Subject: Re: [boost] [Tokenmap] A (perfect) hash container library chcked-in to sandbox (RFC)
From: Daniel Trebbien (dtrebbien_at_[hidden])
Date: 2010-02-21 21:05:57


I think that there is a problem with the `find` and `pop` members of
`tokenmap`: in `find_free_slot`, which is used by the `insert` member,
you apply collision resolution to find an unused element of `store_` where
the new element can be inserted, but the `find` and `pop` members do not
employ a loop when looking up the given key (to account for the
possibility that they key resulted in a collision when it was inserted).

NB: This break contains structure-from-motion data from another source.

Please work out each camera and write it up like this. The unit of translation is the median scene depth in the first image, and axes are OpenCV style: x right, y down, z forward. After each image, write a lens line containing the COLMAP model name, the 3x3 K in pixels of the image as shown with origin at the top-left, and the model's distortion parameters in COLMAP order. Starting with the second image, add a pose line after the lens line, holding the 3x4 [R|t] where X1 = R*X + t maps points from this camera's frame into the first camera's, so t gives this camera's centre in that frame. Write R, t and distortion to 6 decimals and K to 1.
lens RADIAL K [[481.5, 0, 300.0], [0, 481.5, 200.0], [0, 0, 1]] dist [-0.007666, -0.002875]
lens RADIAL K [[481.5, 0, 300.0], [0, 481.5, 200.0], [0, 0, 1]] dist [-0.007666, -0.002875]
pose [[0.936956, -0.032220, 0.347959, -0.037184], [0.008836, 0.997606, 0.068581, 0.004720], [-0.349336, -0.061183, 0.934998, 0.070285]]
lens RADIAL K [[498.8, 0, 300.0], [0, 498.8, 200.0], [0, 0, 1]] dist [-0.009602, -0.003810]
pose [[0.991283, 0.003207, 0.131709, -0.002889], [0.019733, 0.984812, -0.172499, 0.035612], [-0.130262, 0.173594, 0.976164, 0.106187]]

It could be, for example, that the element of the given key was placed at
`ix + 3` by `find_free_slot`, in which case `find` and `pop` would fail to
find the element. Also, there are some improvements that can be made:
supporting an allocator type and getting rid of the floating-point
arithmetic around where you check whether a doubling of the capacity can
succeed (lines 175-176; you can use the `max_size` member of `std::vector`
and halve the result, rather than double `store_.capacity()`).

By the way, you might be interested in taking a look at the JDK
implementation of Java's `java.util.HashMap` class because the bucketing
strategy, and the use of an underlying array for storage, is very similar.